---------- DATA RECORDS

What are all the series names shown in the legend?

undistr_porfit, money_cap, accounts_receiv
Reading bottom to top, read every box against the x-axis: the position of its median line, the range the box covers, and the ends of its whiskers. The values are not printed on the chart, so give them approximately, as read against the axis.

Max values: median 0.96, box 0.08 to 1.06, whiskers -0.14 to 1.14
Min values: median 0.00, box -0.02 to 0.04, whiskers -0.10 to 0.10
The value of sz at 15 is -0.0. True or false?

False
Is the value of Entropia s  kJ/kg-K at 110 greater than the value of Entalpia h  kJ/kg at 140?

--------------------
---------- DATA RECORDS

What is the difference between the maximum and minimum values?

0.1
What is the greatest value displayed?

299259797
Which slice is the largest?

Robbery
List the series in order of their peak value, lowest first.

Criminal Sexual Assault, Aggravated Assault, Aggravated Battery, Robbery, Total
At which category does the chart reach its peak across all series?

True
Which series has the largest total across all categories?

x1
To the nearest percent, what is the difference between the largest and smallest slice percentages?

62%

--------------------
---------- DATA RECORDS

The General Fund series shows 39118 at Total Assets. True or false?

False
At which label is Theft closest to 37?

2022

--------------------

▸ **TASK DIRECTIONS**
Please give the listing again from the line with "What are all" to the line with "The value of sz at 15 is -0.0. True or false?", changing "x-axis" to "horizontal axis" and leaving everything else as it is.

▸ **FINISHED TASK**
What are all the series names shown in the legend?

undistr_porfit, money_cap, accounts_receiv
Reading bottom to top, read every box against the horizontal axis: the position of its median line, the range the box covers, and the ends of its whiskers. The values are not printed on the chart, so give them approximately, as read against the axis.

Max values: median 0.96, box 0.08 to 1.06, whiskers -0.14 to 1.14
Min values: median 0.00, box -0.02 to 0.04, whiskers -0.10 to 0.10
The value of sz at 15 is -0.0. True or false?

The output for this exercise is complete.